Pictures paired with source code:
########
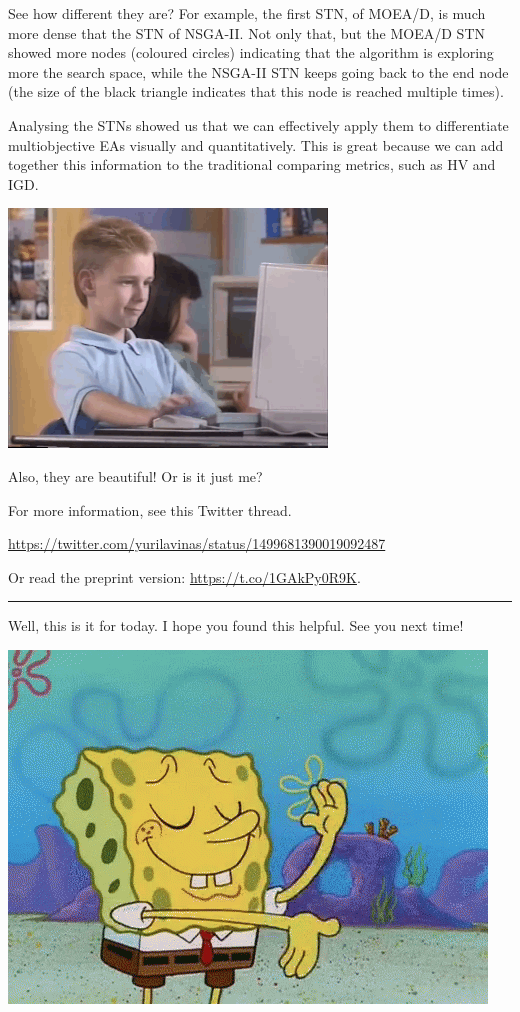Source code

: \documentclass[
]{article}
\begin{document}
See how different they are? For example, the first STN, of MOEA/D, is
much more dense that the STN of NSGA-II. Not only that, but the MOEA/D
STN showed more nodes (coloured circles) indicating that the algorithm
is exploring more the search space, while the NSGA-II STN keeps going
back to the end node (the size of the black triangle indicates that this
node is reached multiple times).

Analysing the STNs showed us that we can effectively apply them to
differentiate multiobjective EAs visually and quantitatively. This is
great because we can add together this information to the traditional
comparing metrics, such as HV and IGD.

\begin{center}\includegraphics[width=0.5\linewidth]{gifs/good_job} \end{center}

Also, they are beautiful! Or is it just me?

For more information, see this Twitter thread.

\url{https://twitter.com/yurilavinas/status/1499681390019092487}

Or read the preprint version: \url{https://t.co/1GAkPy0R9K}.

\begin{center}\rule{0.5\linewidth}{0.5pt}\end{center}

Well, this is it for today. I hope you found this helpful. See you next
time!

\begin{center}\includegraphics{gifs/spongebob-done} \end{center}
\end{document}
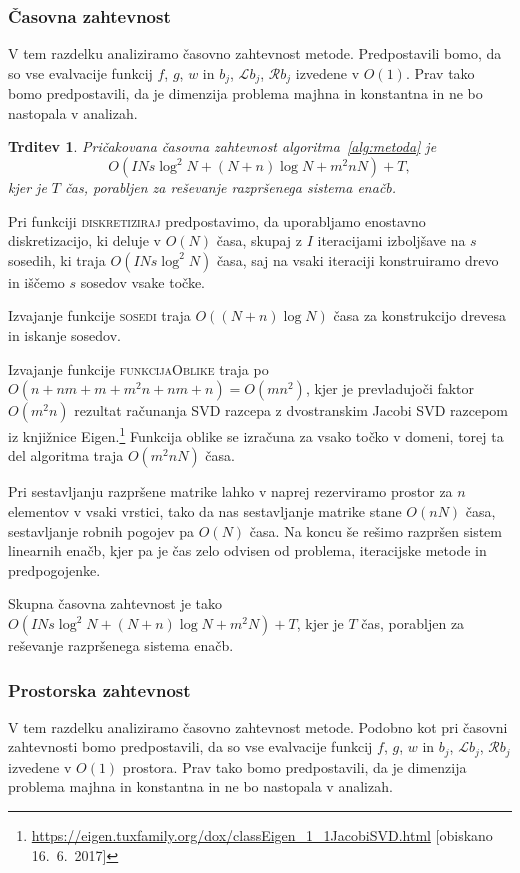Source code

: \documentclass[a4paper,twoside]{article}
\theoremstyle{definition} %
\theoremstyle{plain} %
\newtheorem{trditev}[definicija]{Trditev}
\numberwithin{equation}{section}
\newcommand{\Rc}{\mathcal{R}}
\renewcommand{\L}{\mathcal{L}}
\begin{document}
\subsubsection{Časovna zahtevnost}
V tem razdelku analiziramo časovno zahtevnost metode. Predpostavili bomo, da so
vse evalvacije funkcij $f$, $g$, $w$ in $b_j$, $\L b_j$, $\Rc b_j$ izvedene v $O(1)$.
Prav tako bomo predpostavili, da je dimenzija problema majhna in konstantna in
ne bo nastopala v analizah.

\begin{trditev}
  Pričakovana časovna zahtevnost algoritma~\ref{alg:metoda} je
  \begin{equation}
    O(I N s \log^2 N + (N+n)\log N + m^2n N) + T,
    \label{eq:casovna-zahtevnost}
  \end{equation}
  kjer je $T$ čas, porabljen za reševanje razpršenega sistema enačb.
\end{trditev}
\proof
Pri funkciji \textsc{diskretiziraj} predpostavimo, da uporabljamo enostavno
diskretizacijo, ki deluje v $O(N)$ časa, skupaj z $I$ iteracijami izboljšave
na $s$ sosedih, ki traja $O(I N s \log^2 N)$ časa, saj na vsaki iteraciji
konstruiramo drevo in iščemo $s$ sosedov vsake točke.

Izvajanje funkcije \textsc{sosedi} traja $O((N+n) \log N)$ časa za konstrukcijo
drevesa in iskanje sosedov.

Izvajanje funkcije \textsc{funkcijaOblike} traja po $O(n + nm + m + m^2n + nm +
n) = O(mn^2)$, kjer je prevladujoči faktor $O(m^2 n)$ rezultat računanja SVD
razcepa z dvostranskim Jacobi SVD razcepom iz knjižnice
Eigen.\footnote{\url{https://eigen.tuxfamily.org/dox/classEigen_1_1JacobiSVD.html}
[obiskano 16.\ 6.\ 2017]} Funkcija oblike se izračuna za vsako točko v domeni,
torej ta del algoritma traja $O(m^2 n N)$ časa.

Pri sestavljanju razpršene matrike lahko v naprej rezerviramo prostor za $n$
elementov v vsaki vrstici, tako da nas sestavljanje matrike stane $O(nN)$ časa,
sestavljanje robnih pogojev pa $O(N)$ časa. Na koncu še rešimo razpršen sistem
linearnih enačb, kjer pa je čas zelo odvisen od problema, iteracijske metode in
predpogojenke.

Skupna časovna zahtevnost je tako $O(I N s \log^2 N + (N+n)\log N + m^2 N) + T$,
kjer je $T$ čas, porabljen za reševanje razpršenega sistema enačb.
\endproof

\subsubsection{Prostorska zahtevnost}
V tem razdelku analiziramo časovno zahtevnost metode. Podobno kot pri časovni
zahtevnosti bomo predpostavili, da so
vse evalvacije funkcij $f$, $g$, $w$ in $b_j$, $\L b_j$, $\Rc b_j$ izvedene v
$O(1)$ prostora.
Prav tako bomo predpostavili, da je dimenzija problema majhna in konstantna in
ne bo nastopala v analizah.
\end{document}
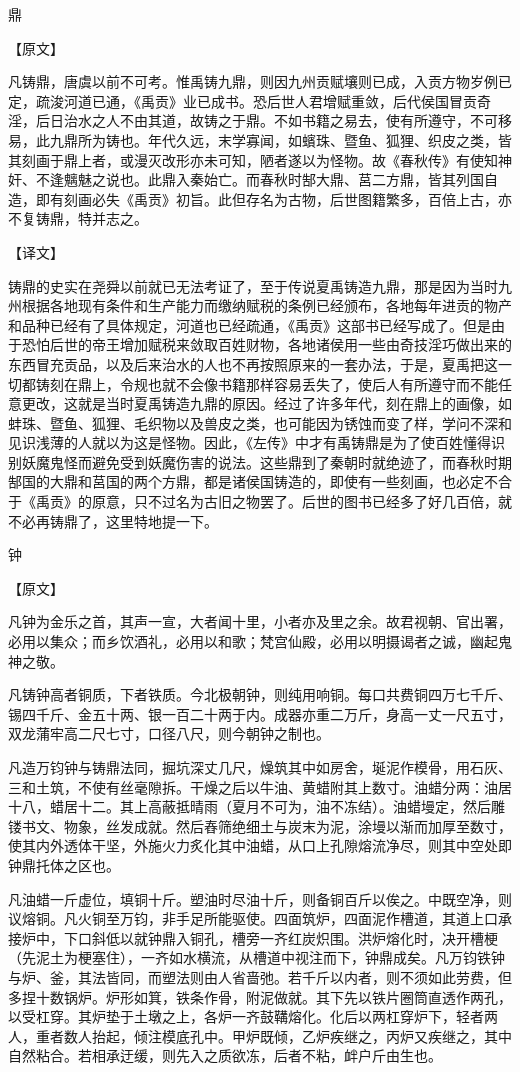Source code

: \documentclass[12pt,UTF8]{ctexbook}
\begin{document}
鼎

【原文】

凡铸鼎，唐虞以前不可考。惟禹铸九鼎，则因九州贡赋壤则已成，入贡方物岁例已定，疏浚河道已通，《禹贡》业已成书。恐后世人君增赋重敛，后代侯国冒贡奇淫，后日治水之人不由其道，故铸之于鼎。不如书籍之易去，使有所遵守，不可移易，此九鼎所为铸也。年代久远，末学寡闻，如蠙珠、暨鱼、狐狸、织皮之类，皆其刻画于鼎上者，或漫灭改形亦未可知，陋者遂以为怪物。故《春秋传》有使知神奸、不逢魑魅之说也。此鼎入秦始亡。而春秋时郜大鼎、莒二方鼎，皆其列国自造，即有刻画必失《禹贡》初旨。此但存名为古物，后世图籍繁多，百倍上古，亦不复铸鼎，特并志之。

【译文】

铸鼎的史实在尧舜以前就已无法考证了，至于传说夏禹铸造九鼎，那是因为当时九州根据各地现有条件和生产能力而缴纳赋税的条例已经颁布，各地每年进贡的物产和品种已经有了具体规定，河道也已经疏通，《禹贡》这部书已经写成了。但是由于恐怕后世的帝王增加赋税来敛取百姓财物，各地诸侯用一些由奇技淫巧做出来的东西冒充贡品，以及后来治水的人也不再按照原来的一套办法，于是，夏禹把这一切都铸刻在鼎上，令规也就不会像书籍那样容易丢失了，使后人有所遵守而不能任意更改，这就是当时夏禹铸造九鼎的原因。经过了许多年代，刻在鼎上的画像，如蚌珠、暨鱼、狐狸、毛织物以及兽皮之类，也可能因为锈蚀而变了样，学问不深和见识浅薄的人就以为这是怪物。因此，《左传》中才有禹铸鼎是为了使百姓懂得识别妖魔鬼怪而避免受到妖魔伤害的说法。这些鼎到了秦朝时就绝迹了，而春秋时期郜国的大鼎和莒国的两个方鼎，都是诸侯国铸造的，即使有一些刻画，也必定不合于《禹贡》的原意，只不过名为古旧之物罢了。后世的图书已经多了好几百倍，就不必再铸鼎了，这里特地提一下。

钟

【原文】

凡钟为金乐之首，其声一宣，大者闻十里，小者亦及里之余。故君视朝、官出署，必用以集众；而乡饮酒礼，必用以和歌；梵宫仙殿，必用以明摄谒者之诚，幽起鬼神之敬。

凡铸钟高者铜质，下者铁质。今北极朝钟，则纯用响铜。每口共费铜四万七千斤、锡四千斤、金五十两、银一百二十两于内。成器亦重二万斤，身高一丈一尺五寸，双龙蒲牢高二尺七寸，口径八尺，则今朝钟之制也。

凡造万钧钟与铸鼎法同，掘坑深丈几尺，燥筑其中如房舍，埏泥作模骨，用石灰、三和土筑，不使有丝毫隙拆。干燥之后以牛油、黄蜡附其上数寸。油蜡分两：油居十八，蜡居十二。其上高蔽抵晴雨（夏月不可为，油不冻结）。油蜡墁定，然后雕镂书文、物象，丝发成就。然后舂筛绝细土与炭末为泥，涂墁以渐而加厚至数寸，使其内外透体干坚，外施火力炙化其中油蜡，从口上孔隙熔流净尽，则其中空处即钟鼎托体之区也。

凡油蜡一斤虚位，填铜十斤。塑油时尽油十斤，则备铜百斤以俟之。中既空净，则议熔铜。凡火铜至万钧，非手足所能驱使。四面筑炉，四面泥作槽道，其道上口承接炉中，下口斜低以就钟鼎入铜孔，槽旁一齐红炭炽围。洪炉熔化时，决开槽梗（先泥土为梗塞住），一齐如水横流，从槽道中视注而下，钟鼎成矣。凡万钧铁钟与炉、釜，其法皆同，而塑法则由人省啬弛。若千斤以内者，则不须如此劳费，但多捏十数锅炉。炉形如箕，铁条作骨，附泥做就。其下先以铁片圈筒直透作两孔，以受杠穿。其炉垫于土墩之上，各炉一齐鼓鞲熔化。化后以两杠穿炉下，轻者两人，重者数人抬起，倾注模底孔中。甲炉既倾，乙炉疾继之，丙炉又疾继之，其中自然粘合。若相承迂缓，则先入之质欲冻，后者不粘，衅户斤由生也。
\end{document}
########
ACTIVITY:
Given the records above, reproduce precisely and only the lines between the line holding "linearnih enačb, kjer" and the line holding "zahtevnosti bomo predpostavili, da so", inclusive.

EXERCISE RESULT:
linearnih enačb, kjer pa je čas zelo odvisen od problema, iteracijske metode in
predpogojenke.

Skupna časovna zahtevnost je tako $O(I N s \log^2 N + (N+n)\log N + m^2 N) + T$,
kjer je $T$ čas, porabljen za reševanje razpršenega sistema enačb.
\endproof

\subsubsection{Prostorska zahtevnost}
V tem razdelku analiziramo časovno zahtevnost metode. Podobno kot pri časovni
zahtevnosti bomo predpostavili, da so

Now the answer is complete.